After EIP-3074, will malicious signatures cause Ethereum account funds to be drained?

Source: MetaCat

EIP-3074 co-authors here! Let me put this worry to rest for a second before things get even more out of hand.

First of all: I am not aware of any wallet that currently supports signing unprefixed data. This means that no wallet currently supports EIP-3074. No matter how many dashboards you browse or how many advanced features you turn on. It is not possible to sign EIP-3074 messages right now.

You sign messages for the "login" dapp using a completely different standard than EIP-3074, based on EIP-191. This will add the following data to your signed message: 0x19 <0x45 (E)> <thereum Signed Message:\n" + len(message)> <data to sign This is why it is impossible to trick someone logged into your dapp into actually signing a valid Ethereum transaction. Transactions are prefixed with a single byte value: 0x01 - 2930 tx 0x02 - 1559 tx 0x03 - 4844 tx For more information, see: https://github.com/ethereum/execution-specs/tree/master/lists/signature-types

EIP-3074 plans to use the prefix 0x04. This will disambiguate it from all other types of signable data in Ethereum. Wallets must actively opt-in to allow users to sign these messages.

Depending on how your wallet integrates EIP-3074, it could make it easier for users to be exploited. To understand this, we need to make sure we understand how EIP-3074 signatures work.

The authentication message that builds the signature has the following fields. Importantly, it includes a caller address. This is the only address that AUTH considers the signature valid.

At a minimum, wallet software should make signing EIP-3074 messages a big deal, just like exporting your private key is a big deal.

Assuming wallets integrate 3074 securely, accounts can still be compromised. This is a fundamental property of batched transactions. It allows you to easily send multiple operations, just as it allows an attacker to trick you into sending a batch of assets to an address they control.

Wallet software must clearly display each operation you are signing. That way, it's easy to notice "I only intended to make one transaction, but this signature request made me make a dozen more transactions". If batching is done via blind signing, this cannot be detected.

Yes, EIP-3074 puts a lot of trust in the wallet. However, we already safely trust them with our private keys! There is no higher level of trust.

It is safe to integrate and use EIP-3074. If any wallet has questions about how to do this, please feel free to contact us. As the authors of EIP-3074, we are currently considering how we can best help with the next phase of the standard's development.

Over the past few years, we have spent a lot of time developing hypothetical scenarios about how it can be used and abused. We are excited that these ideas are starting to make it into production. But we also recognize that this is the hardest part.

To summarize the concerns about a single bad signature draining your Ethereum account balance after EIP-3074:

- Currently wallets do not support EIP-3074 type signatures, which follow a new format.

- The caller field in the EIP-3074 signature is very important. A bad caller could potentially steal your funds.

- Wallets need to ensure the caller address is trusted. This is similar to how wallets currently prevent arbitrary code execution.

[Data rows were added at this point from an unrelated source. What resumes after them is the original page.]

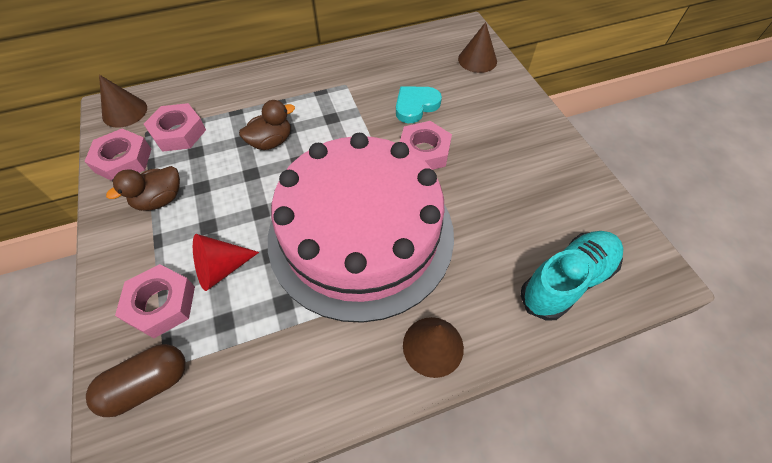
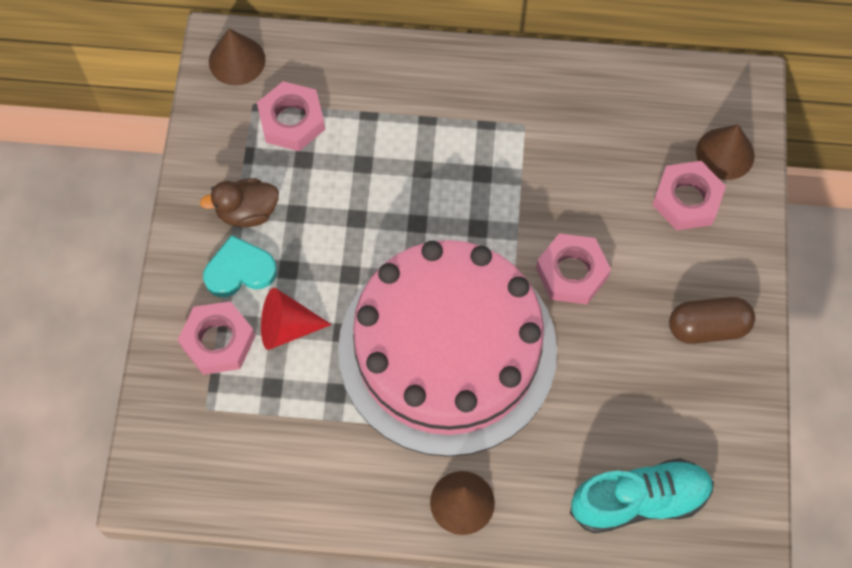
camera: 25 degrees right, 10 degrees up
pink nut [84,129,151,181] -> pink nut moved to [652,161,726,230]
brown capsule [86,344,185,417] -> brown capsule moved to [669,297,755,344]
brown duck [239,100,295,150] -> none
turquoise heart [396,86,442,123] -> turquoise heart moved to [203,235,277,297]

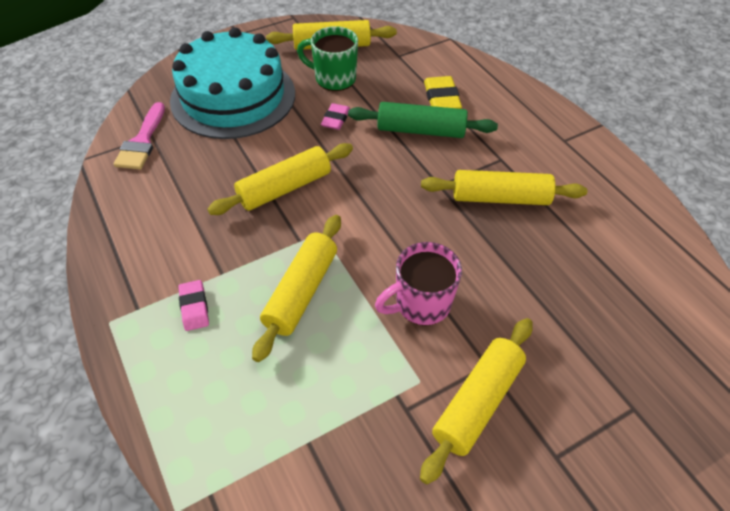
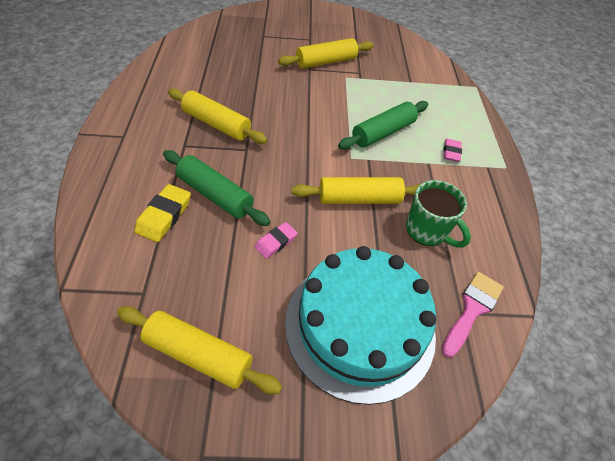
camera: 155 degrees left, 0 degrees up
yellow rolling pin [252,215,341,362] -> green rolling pin [338,101,428,150]
green mug [297,26,358,91] -> green mug moved to [406,180,471,248]
pink mug [375,242,462,326] -> none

- Batching transactions in EIP-3074 still opens up a world where malicious actors could trick you into signing a transaction that transfers assets. Wallets need to clearly display what happens when an EIP-3074 message is signed.

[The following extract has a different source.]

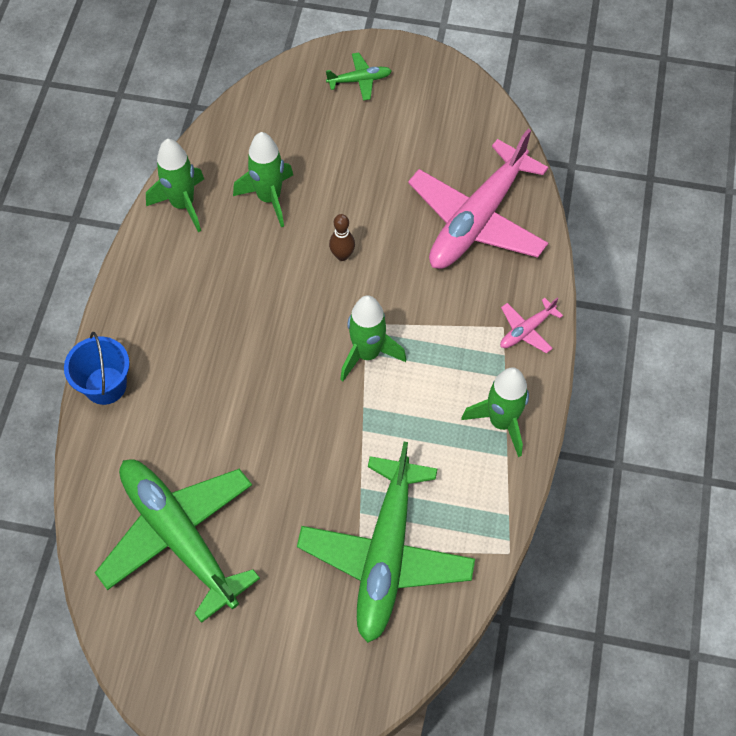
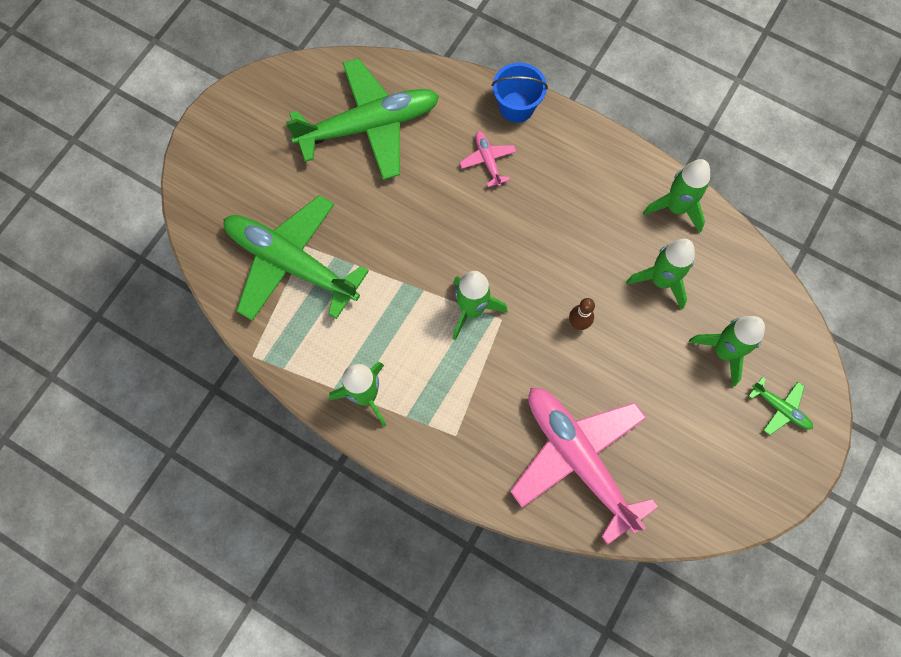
camera: 110 degrees right, 10 degrees up
green plane [326,53,392,101] -> green plane turned 60 degrees counterclockwise [749,377,813,435]
pink plane [500,298,563,354] -> pink plane moved to [459,131,517,187]
none -> green rocket [689,316,765,387]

- Yes, we have a high level of trust in wallets, but users have entrusted them with their private keys, and that is the highest level of trust.

EIP-3074 and EIP-4337

EIP-3074 is a very good thing for Account Abstraction providers because it is very beneficial to our customers.

- ERC-4337 is the best way to introduce new users to the crypto space.

- EIP-3074 is the best way to introduce existing users to Smart Accounts.

Original link: https://twitter.com/lightclients/status/1778823652584120497

EIP-3074 will be launched in the next Ethereum hard fork.